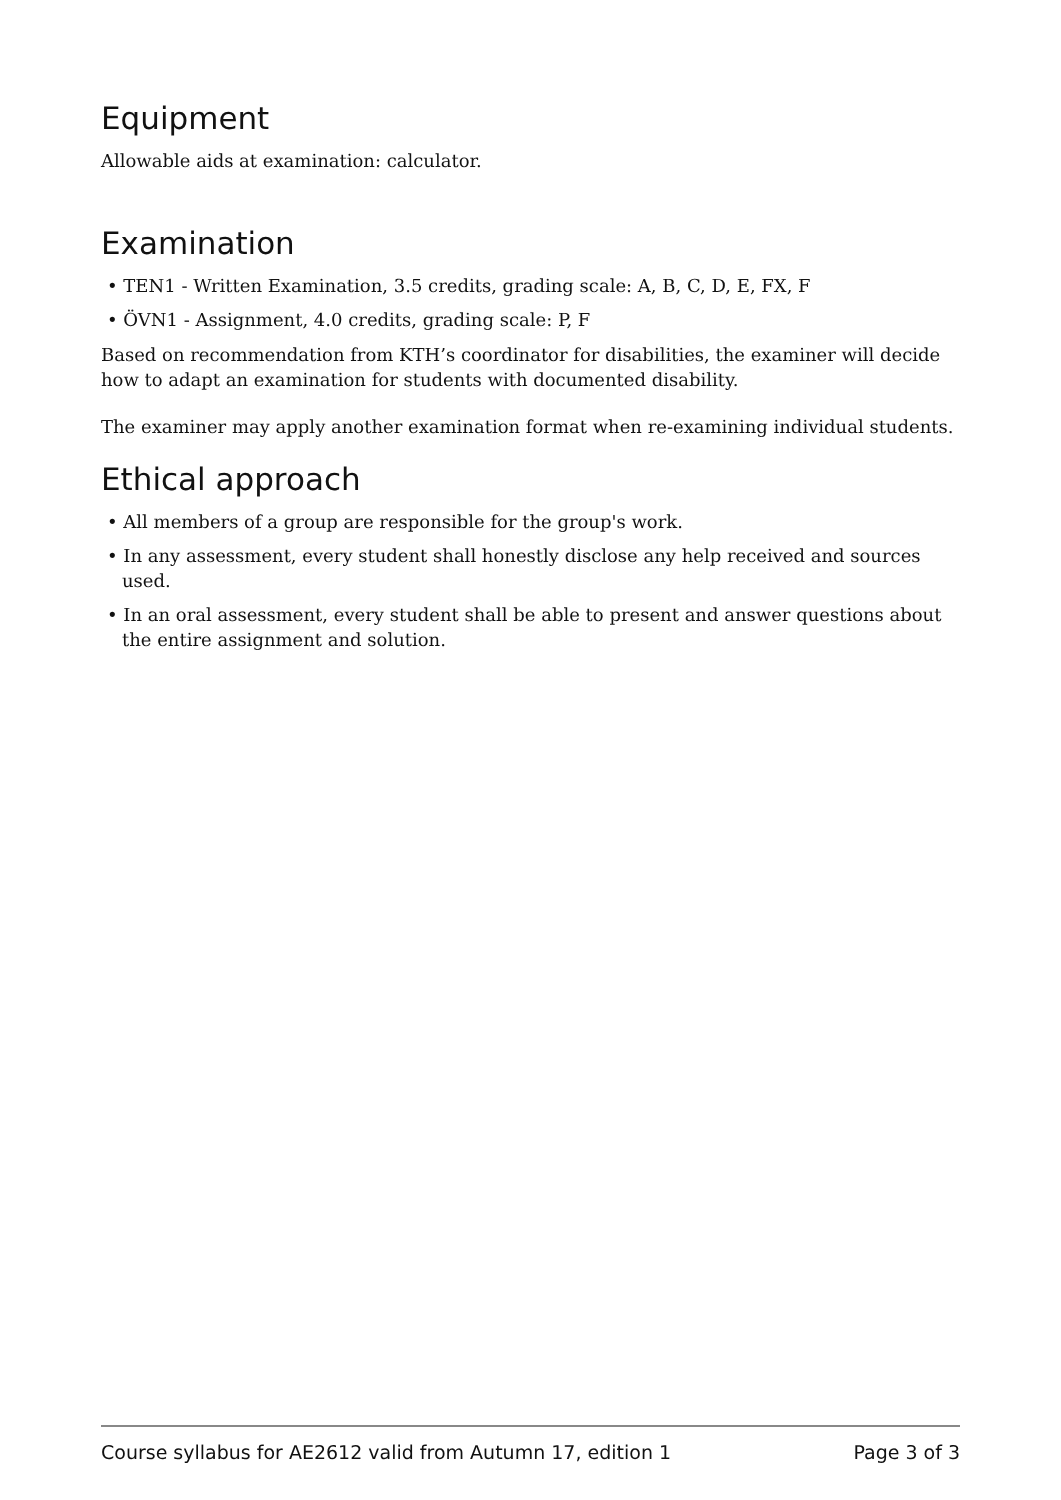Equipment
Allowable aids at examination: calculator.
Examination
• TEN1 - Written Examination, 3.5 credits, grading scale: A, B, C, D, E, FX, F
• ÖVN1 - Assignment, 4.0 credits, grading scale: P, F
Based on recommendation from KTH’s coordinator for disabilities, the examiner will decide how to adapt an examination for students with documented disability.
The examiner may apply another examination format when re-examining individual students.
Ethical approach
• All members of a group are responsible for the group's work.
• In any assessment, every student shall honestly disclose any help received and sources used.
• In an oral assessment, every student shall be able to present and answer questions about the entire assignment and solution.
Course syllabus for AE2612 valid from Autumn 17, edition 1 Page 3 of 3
※
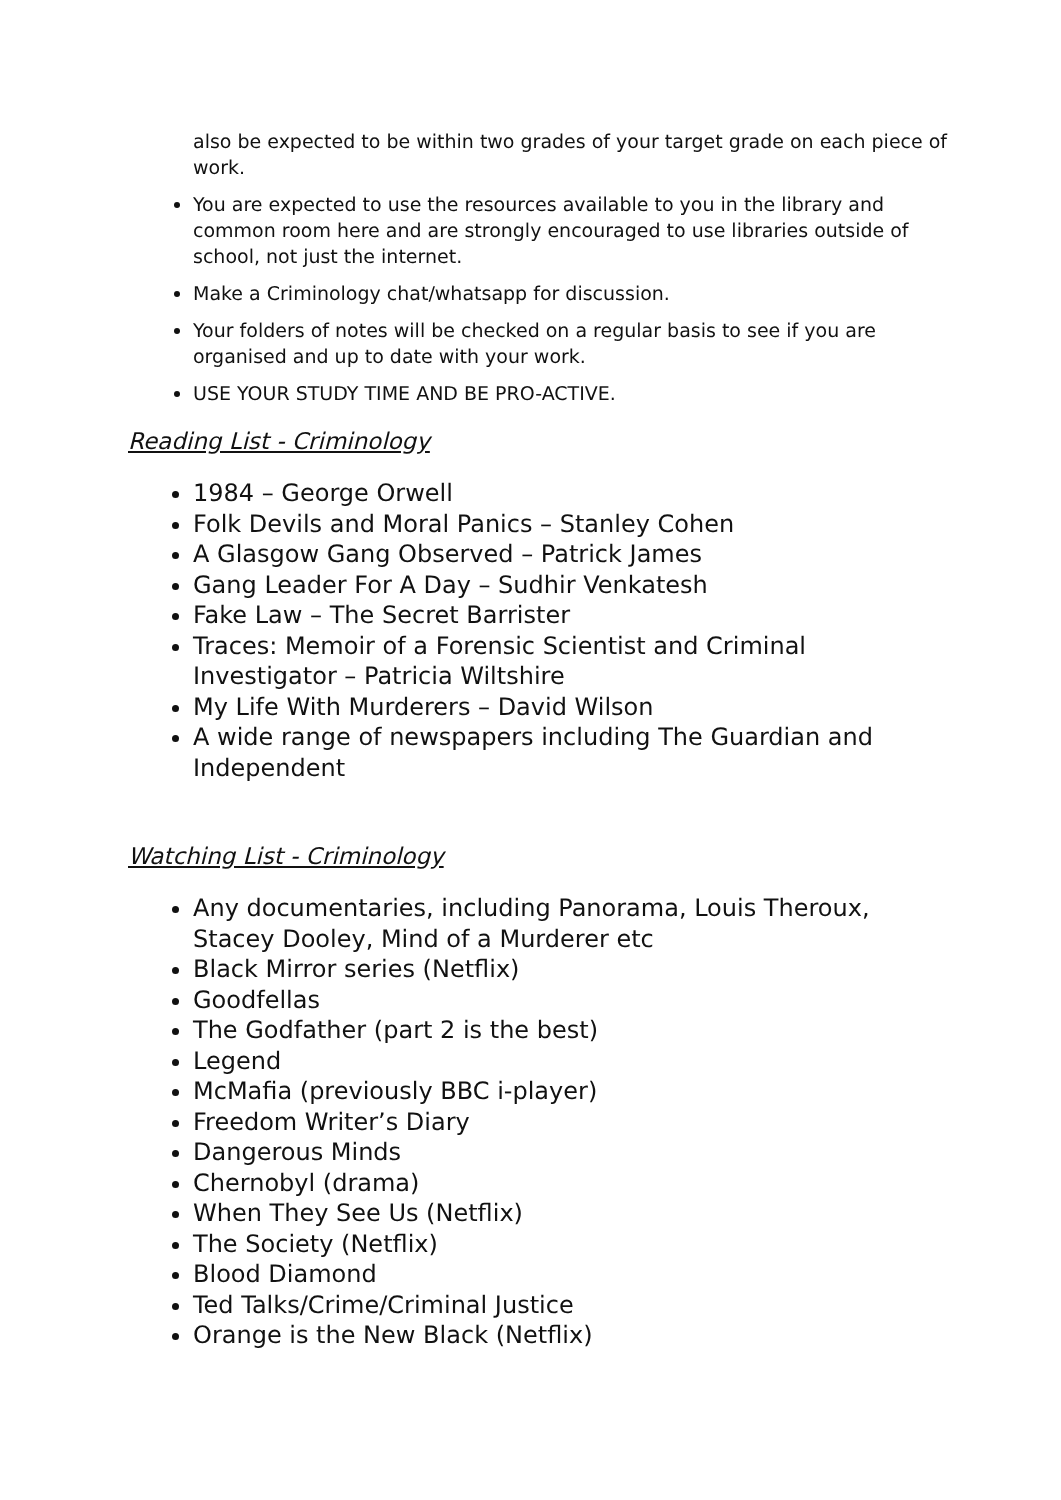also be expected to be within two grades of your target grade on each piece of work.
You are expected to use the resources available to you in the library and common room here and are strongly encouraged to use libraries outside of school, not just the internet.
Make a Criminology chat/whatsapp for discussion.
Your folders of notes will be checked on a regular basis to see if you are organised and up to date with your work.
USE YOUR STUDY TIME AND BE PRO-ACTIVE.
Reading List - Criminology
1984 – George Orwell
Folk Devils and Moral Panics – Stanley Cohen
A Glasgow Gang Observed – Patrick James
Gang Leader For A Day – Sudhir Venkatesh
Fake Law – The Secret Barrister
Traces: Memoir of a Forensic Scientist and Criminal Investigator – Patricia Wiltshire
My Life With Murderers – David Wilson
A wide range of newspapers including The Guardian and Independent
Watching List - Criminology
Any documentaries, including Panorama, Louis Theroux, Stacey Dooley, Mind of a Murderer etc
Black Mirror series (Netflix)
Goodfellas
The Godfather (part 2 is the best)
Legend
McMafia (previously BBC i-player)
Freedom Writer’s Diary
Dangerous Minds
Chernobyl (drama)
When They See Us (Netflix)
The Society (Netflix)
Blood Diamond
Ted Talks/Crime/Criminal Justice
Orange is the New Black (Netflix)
※
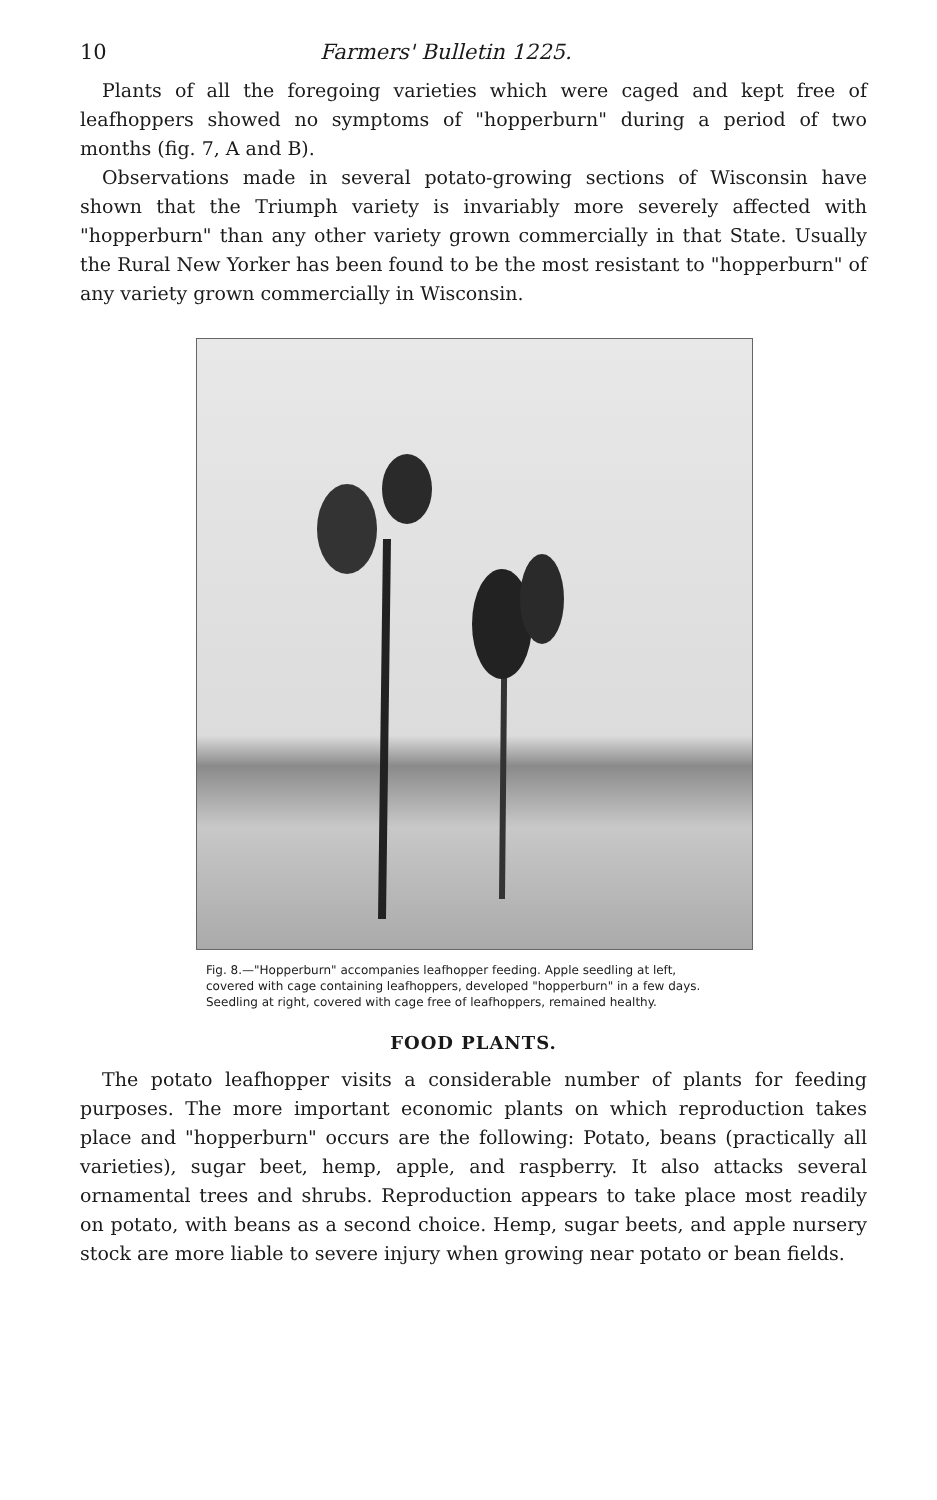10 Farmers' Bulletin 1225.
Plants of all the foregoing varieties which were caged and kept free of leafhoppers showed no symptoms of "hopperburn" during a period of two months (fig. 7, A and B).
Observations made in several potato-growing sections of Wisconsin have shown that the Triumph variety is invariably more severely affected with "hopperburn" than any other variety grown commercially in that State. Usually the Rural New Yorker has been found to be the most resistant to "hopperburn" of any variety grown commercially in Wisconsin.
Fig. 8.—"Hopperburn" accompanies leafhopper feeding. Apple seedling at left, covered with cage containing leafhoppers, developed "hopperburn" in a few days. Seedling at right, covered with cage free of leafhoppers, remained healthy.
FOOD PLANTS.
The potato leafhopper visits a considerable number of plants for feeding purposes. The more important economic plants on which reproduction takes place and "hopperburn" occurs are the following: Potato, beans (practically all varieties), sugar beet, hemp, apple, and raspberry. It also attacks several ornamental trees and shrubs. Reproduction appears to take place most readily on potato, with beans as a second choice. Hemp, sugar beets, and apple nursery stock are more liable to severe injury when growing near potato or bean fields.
※
• Task to carry out:
Treat the line with "10 Farmers' Bulletin 1225." as the start and the line with "FOOD PLANTS." as the end, and return exactly that span of the data above, both ends included, without pictures.

• Result of this exercise:
10 Farmers' Bulletin 1225.
Plants of all the foregoing varieties which were caged and kept free of leafhoppers showed no symptoms of "hopperburn" during a period of two months (fig. 7, A and B).
Observations made in several potato-growing sections of Wisconsin have shown that the Triumph variety is invariably more severely affected with "hopperburn" than any other variety grown commercially in that State. Usually the Rural New Yorker has been found to be the most resistant to "hopperburn" of any variety grown commercially in Wisconsin.
Fig. 8.—"Hopperburn" accompanies leafhopper feeding. Apple seedling at left, covered with cage containing leafhoppers, developed "hopperburn" in a few days. Seedling at right, covered with cage free of leafhoppers, remained healthy.
FOOD PLANTS.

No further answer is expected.